Situation: A camera over a backlit tray verified each kit before sealing, using a descriptor classifier much like this section's. Screws and washers sorted perfectly. The two brackets did not: kits kept shipping with two left brackets, and the resulting installer complaints were the warranty department's top line item.

Problem: The brackets are exact mirror images. Area, perimeter, circularity, solidity, aspect ratio, vertex count, $\phi_1$ through $\phi_6$, and cv2.matchShapes are all reflection-blind by construction, so every number the system computed was identical for both parts. The team's first instinct, training a small CNN, stalled on explainability requirements and a 5 ms cycle budget.

Decision: Use the one reflection-sensitive number in the standard toolkit: the sign of $\phi_7$. They verified on 2,000 golden samples that $\lvert\phi_7\rvert$ for this bracket sits far from zero (the shape is strongly chiral), then added a single rule: positive sign means right-hand, negative means left-hand, magnitude below a guard threshold means reject for manual inspection.

Result: Left/right separation went to 100 percent on a 50,000-part audit at no measurable cycle-time cost, the guard threshold caught a handful of bent (and therefore nearly symmetric) brackets as a free bonus, and the auditors signed off on a decision rule that fits in one sentence.

Lesson: Invariances are design choices. The team did not need a richer model; they needed one number that deliberately kept the asymmetry every other number had been engineered to forget.

Research Frontier: Contours and Topology Inside the Learning Loop

This section's objects are thriving inside modern pipelines. SAM 2 (Ravi et al., 2024, arXiv:2408.00714) made promptable segmentation a commodity, and the masks it emits are post-processed in production with exactly this section's toolkit: findContours, hole-aware hierarchies, polygon simplification for annotation formats, and descriptor gates to reject implausible masks; the measurement layer of Chapter 24's models is this chapter. Topology is becoming a training signal too: Betti-matching losses (Stucki et al., ICML 2023, with an efficient 3D extension in 2024) penalize a segmentation for predicting the wrong number of holes or components, differentiating the very quantities our hierarchy walk counted. And orientation-from-moments has a learned descendant: oriented-bounding-box heads in Ultralytics YOLO11 (2024) regress per-object angles end to end for aerial and industrial imagery, while the broader handcrafted-descriptor program of this section is carried forward by the learned representations of Chapter 25, which trade auditability for breadth.

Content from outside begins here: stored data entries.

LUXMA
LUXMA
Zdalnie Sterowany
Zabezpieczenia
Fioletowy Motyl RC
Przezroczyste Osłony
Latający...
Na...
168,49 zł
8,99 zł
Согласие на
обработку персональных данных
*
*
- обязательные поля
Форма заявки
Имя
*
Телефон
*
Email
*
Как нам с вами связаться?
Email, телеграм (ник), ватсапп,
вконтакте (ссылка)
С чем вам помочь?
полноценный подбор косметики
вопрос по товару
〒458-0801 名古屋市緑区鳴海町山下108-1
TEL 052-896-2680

Exercise 6.6.1: One Bit of Handedness Conceptual

Show algebraically why mirroring an image about the $y$ axis negates every central moment $\mu_{pq}$ with odd $p$ and leaves the rest unchanged, and use this to argue that $\phi_1$ through $\phi_6$ are reflection-invariant while $\phi_7$ flips sign. Then explain why cv2.matchShapes cannot distinguish a part from its mirror image, and describe two industrial situations from this chapter's examples where that blindness is harmless and one where it ships the wrong part.

Exercise 6.6.2: An Alphabet Retrieval Engine Coding

Render the 26 uppercase letters as binary masks with cv2.putText at a large font size. Build a template library of log-scale Hu vectors, then query it with rotated (random angles) and rescaled (0.5x to 2x) versions of each letter using nearest neighbor on the Hu vectors, and separately with cv2.matchShapes. Report the confusion matrix for each method. Which letter pairs collapse under rotation invariance (consider N and Z, M and W under mirroring), and which descriptor from Section 4 would you add to break each tie?

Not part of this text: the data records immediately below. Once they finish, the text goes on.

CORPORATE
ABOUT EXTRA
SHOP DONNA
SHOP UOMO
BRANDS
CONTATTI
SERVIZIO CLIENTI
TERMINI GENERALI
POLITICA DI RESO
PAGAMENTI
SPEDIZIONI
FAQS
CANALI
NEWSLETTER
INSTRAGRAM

Exercise 6.6.3: The Circularity Ceiling Analysis

Rasterize perfect disks of radius 2 to 200 pixels and plot measured circularity $4\pi A / P^2$ using cv2.contourArea and cv2.arcLength against radius. Explain the curve's small-radius behavior and its large-radius asymptote (it does not reach 1.0; quantify the gap and attribute it to the staircase perimeter bias of Section 2). Repeat with skimage.measure.perimeter_crofton, which estimates perimeter by the Crofton intersection formula, and recommend, with numbers, a minimum part diameter in pixels below which a circularity-based accept/reject gate should not be trusted.